#### TASK PROMPT
Restate word for word the entries below, starting with the line with "thumb tip: (297, 162)" and continuing through the line with "pinky mcp: (676, 679)". Include both of those lines and no others.

(Records from a dataset)
..........
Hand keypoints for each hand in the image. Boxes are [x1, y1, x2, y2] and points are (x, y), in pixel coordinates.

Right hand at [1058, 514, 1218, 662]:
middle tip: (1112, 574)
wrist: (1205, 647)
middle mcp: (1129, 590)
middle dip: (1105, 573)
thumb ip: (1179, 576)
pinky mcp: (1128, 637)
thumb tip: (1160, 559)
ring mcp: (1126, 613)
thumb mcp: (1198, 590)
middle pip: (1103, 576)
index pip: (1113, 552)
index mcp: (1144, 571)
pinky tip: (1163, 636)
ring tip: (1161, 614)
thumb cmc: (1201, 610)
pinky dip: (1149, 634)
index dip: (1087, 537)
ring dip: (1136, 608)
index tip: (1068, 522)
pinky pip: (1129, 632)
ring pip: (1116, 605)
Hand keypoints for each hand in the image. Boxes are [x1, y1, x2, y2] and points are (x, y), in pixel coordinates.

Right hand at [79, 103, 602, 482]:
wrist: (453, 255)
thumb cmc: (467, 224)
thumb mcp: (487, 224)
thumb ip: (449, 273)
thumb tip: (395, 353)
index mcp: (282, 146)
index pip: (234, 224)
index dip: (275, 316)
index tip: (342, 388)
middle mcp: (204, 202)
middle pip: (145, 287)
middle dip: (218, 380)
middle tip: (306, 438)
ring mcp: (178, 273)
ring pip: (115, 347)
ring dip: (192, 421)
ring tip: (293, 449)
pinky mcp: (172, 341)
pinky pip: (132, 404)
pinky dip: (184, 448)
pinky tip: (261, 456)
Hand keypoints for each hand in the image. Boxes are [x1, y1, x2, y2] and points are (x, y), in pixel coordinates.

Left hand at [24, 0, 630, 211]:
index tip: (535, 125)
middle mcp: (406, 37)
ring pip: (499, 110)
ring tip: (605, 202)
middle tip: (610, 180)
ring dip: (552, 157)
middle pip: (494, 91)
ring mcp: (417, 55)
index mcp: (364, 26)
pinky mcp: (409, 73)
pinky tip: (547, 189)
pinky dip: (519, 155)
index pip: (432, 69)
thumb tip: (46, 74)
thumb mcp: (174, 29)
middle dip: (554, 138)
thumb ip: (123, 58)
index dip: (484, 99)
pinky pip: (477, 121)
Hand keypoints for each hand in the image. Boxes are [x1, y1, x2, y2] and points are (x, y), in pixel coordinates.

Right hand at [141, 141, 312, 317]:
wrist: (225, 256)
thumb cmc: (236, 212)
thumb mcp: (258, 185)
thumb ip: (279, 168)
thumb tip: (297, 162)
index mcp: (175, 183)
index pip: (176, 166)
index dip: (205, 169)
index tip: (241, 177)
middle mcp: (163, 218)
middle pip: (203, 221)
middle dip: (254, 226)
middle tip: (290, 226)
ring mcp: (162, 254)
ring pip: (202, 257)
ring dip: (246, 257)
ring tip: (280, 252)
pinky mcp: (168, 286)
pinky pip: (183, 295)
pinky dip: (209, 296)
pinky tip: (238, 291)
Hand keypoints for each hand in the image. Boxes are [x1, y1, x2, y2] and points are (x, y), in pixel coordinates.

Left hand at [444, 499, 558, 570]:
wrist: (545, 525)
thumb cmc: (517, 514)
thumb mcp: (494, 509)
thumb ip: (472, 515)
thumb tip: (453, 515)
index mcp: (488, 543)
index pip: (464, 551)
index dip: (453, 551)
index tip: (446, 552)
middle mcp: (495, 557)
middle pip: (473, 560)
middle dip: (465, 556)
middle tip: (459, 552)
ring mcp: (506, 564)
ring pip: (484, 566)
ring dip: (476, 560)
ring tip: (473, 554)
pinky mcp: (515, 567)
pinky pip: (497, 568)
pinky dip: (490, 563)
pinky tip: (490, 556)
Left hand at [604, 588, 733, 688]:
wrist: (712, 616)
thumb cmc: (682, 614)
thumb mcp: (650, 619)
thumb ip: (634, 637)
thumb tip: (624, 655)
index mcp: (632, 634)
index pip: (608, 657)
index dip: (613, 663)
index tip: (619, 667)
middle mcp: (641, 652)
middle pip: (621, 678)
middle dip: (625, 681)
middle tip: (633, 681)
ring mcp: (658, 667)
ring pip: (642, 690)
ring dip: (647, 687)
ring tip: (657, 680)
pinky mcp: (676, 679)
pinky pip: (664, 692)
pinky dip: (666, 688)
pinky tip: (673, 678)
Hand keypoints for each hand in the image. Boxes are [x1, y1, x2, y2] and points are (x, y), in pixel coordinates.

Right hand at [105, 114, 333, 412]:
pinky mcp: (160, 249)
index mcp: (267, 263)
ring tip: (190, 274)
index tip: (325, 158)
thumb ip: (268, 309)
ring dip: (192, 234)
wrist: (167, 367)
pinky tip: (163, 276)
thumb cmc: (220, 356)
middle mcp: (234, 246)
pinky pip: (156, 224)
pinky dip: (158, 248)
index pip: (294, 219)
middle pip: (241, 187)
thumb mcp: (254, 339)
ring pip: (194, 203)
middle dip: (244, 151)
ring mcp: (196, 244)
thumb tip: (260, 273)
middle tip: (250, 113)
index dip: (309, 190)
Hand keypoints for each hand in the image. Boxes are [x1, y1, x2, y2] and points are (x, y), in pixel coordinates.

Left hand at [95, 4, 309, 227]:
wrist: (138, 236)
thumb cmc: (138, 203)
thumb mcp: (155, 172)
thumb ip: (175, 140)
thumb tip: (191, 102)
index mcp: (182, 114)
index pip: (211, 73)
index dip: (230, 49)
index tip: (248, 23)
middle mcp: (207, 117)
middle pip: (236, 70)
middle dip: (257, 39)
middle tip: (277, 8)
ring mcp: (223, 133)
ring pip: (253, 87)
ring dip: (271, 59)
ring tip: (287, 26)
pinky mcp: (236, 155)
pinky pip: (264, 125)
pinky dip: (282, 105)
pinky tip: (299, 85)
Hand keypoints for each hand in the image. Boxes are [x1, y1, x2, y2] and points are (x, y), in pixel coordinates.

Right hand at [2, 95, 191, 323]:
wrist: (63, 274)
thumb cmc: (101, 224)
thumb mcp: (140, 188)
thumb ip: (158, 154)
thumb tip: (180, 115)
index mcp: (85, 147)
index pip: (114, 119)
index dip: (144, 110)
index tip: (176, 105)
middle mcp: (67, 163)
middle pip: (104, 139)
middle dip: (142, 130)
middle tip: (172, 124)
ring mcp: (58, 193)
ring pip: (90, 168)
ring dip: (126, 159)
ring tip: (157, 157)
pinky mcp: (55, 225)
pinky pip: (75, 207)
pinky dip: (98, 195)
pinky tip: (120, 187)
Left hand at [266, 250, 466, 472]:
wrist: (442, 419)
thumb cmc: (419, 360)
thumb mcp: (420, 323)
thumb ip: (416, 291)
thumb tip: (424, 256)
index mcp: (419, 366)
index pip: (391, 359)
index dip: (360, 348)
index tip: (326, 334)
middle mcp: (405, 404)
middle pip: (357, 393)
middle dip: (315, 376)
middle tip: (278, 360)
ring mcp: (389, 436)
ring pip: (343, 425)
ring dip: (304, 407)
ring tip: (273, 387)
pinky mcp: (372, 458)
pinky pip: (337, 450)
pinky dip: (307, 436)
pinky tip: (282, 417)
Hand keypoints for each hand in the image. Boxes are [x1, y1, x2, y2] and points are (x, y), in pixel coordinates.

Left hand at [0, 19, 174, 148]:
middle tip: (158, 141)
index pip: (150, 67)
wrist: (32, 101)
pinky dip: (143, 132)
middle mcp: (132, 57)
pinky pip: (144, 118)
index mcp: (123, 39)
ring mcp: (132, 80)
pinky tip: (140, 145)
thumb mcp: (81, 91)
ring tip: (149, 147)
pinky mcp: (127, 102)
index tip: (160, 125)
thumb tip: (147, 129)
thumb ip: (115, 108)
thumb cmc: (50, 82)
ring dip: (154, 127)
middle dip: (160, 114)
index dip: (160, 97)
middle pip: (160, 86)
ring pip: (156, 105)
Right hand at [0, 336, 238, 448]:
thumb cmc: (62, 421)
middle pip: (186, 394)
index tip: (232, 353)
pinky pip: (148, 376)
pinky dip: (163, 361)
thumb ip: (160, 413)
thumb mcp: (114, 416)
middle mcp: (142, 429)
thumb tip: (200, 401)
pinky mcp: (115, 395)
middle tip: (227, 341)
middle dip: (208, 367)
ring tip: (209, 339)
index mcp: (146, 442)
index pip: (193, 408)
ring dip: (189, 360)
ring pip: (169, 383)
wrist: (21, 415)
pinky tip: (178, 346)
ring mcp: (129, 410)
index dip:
..........
#### EXERCISE RESULT
thumb tip: (297, 162)
index mcp: (175, 183)
index pip: (176, 166)
index dip: (205, 169)
index tip: (241, 177)
middle mcp: (163, 218)
middle pip: (203, 221)
middle dip: (254, 226)
middle tip: (290, 226)
ring mcp: (162, 254)
ring pip: (202, 257)
ring dip: (246, 257)
ring tip: (280, 252)
pinky mcp: (168, 286)
pinky pip: (183, 295)
pinky dip: (209, 296)
pinky tip: (238, 291)
Hand keypoints for each hand in the image. Boxes are [x1, y1, x2, y2] and points are (x, y), in pixel coordinates.

Left hand at [444, 499, 558, 570]:
wrist: (545, 525)
thumb cmc: (517, 514)
thumb mcp: (494, 509)
thumb ip: (472, 515)
thumb tip: (453, 515)
index mcp: (488, 543)
index pip: (464, 551)
index dip: (453, 551)
index tip: (446, 552)
middle mcp: (495, 557)
middle pip: (473, 560)
middle dip: (465, 556)
middle tip: (459, 552)
ring mcp: (506, 564)
ring pip: (484, 566)
ring dip: (476, 560)
ring tip: (473, 554)
pinky mcp: (515, 567)
pinky pip: (497, 568)
pinky dip: (490, 563)
pinky tip: (490, 556)
Left hand at [604, 588, 733, 688]:
wrist: (712, 616)
thumb cmc: (682, 614)
thumb mcp: (650, 619)
thumb ip: (634, 637)
thumb tip: (624, 655)
index mcp: (632, 634)
index pip: (608, 657)
index dip: (613, 663)
index tip: (619, 667)
middle mcp: (641, 652)
middle pip: (621, 678)
middle dip: (625, 681)
middle tip: (633, 681)
ring mcp: (658, 667)
ring pip: (642, 690)
ring dip: (647, 687)
ring tip: (657, 680)
pinky mcp: (676, 679)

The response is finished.